First Steps présente une toute nouvelle version de Johnny Storm
« Fantastic Four : First Steps » a été bien plus qu’un simple nouveau chapitre pour les célèbres super-héros ; c’est une exploration approfondie des relations entre Reed, Sue, Johnny et Ben. Cependant, un moment significatif lié à Johnny Storm a été oublié : son célèbre cri « Flame On ! ». Ce choix surprenant a suscité des interrogations parmi les fans concernant la représentation du personnage.
Le film dépeint Johnny Storm comme un maître dans le contrôle de ses pouvoirs depuis quatre ans, n’éprouvant aucune difficulté avec ceux-ci. Cette approche visait à donner une vision plus réaliste des capacités extraordinaires d’un super-héros.
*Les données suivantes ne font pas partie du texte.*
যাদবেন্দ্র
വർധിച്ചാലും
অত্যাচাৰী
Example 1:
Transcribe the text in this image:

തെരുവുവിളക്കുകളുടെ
En supprimant sa célèbre phrase emblématique, les créateurs ont mis l’accent sur la narration visuelle plutôt que sur des éléments souvent jugés gimmick.
Bien que cette omission soit marquante, le film fait néanmoins référence au slogan par le biais d’une scène humoristique où Johnny découvre un jouet préprogrammée pour répéter « Flame On ! ». Ce clin d’œil confère une touche auto-référentielle tout en définissant clairement la direction choisie par les réalisateurs.
Le film a priorisé un slogan différent, conduisant à un équilibre entre des moments emblématiques
L’absence du cri iconique s’est accompagnée d’un effort conscient pour instaurer et renforcer une autre phrase mémorable des Fantastic Four : « It’s Clobberin’ Time ! ». Le scénario souligne ce refus récurrent de Ben Grimm à prononcer ce slogan qui aurait selon lui été emprunté aux cartoons. La dynamique comique entre Ben et Johnny devient alors centrale au récit.
Ce cheminement narratif culminant dans la confrontation avec Galactus offre aux spectateurs un moment attendu qui fonctionne puissamment grâce à sa préparation minutieuse. Lorsque Ben finit par lâcher « C’est le temps de Clobberin’ », c’est applaudi par l’auditoire enthousiasmé.
Les choix stratégiques faits par Matt Shankman visent à privilégier les arcs émotionnels plutôt qu’à se perdre dans l’accumulation inutile d’éléments nostalgiques multiples. Tandis que l’absence du slogan collectif peut sembler controversée parmi certains fidèles de Marvel, elle pourrait offrir à Johnny Storm une occasion future lors d’une nouvelle production, possiblement jusqu’à Avengers: Doomsday.
Cette décision consolidée met également en exergue comment il est possible d’honorer les aspirations collectives sans tomber dans le piège du pur fan service.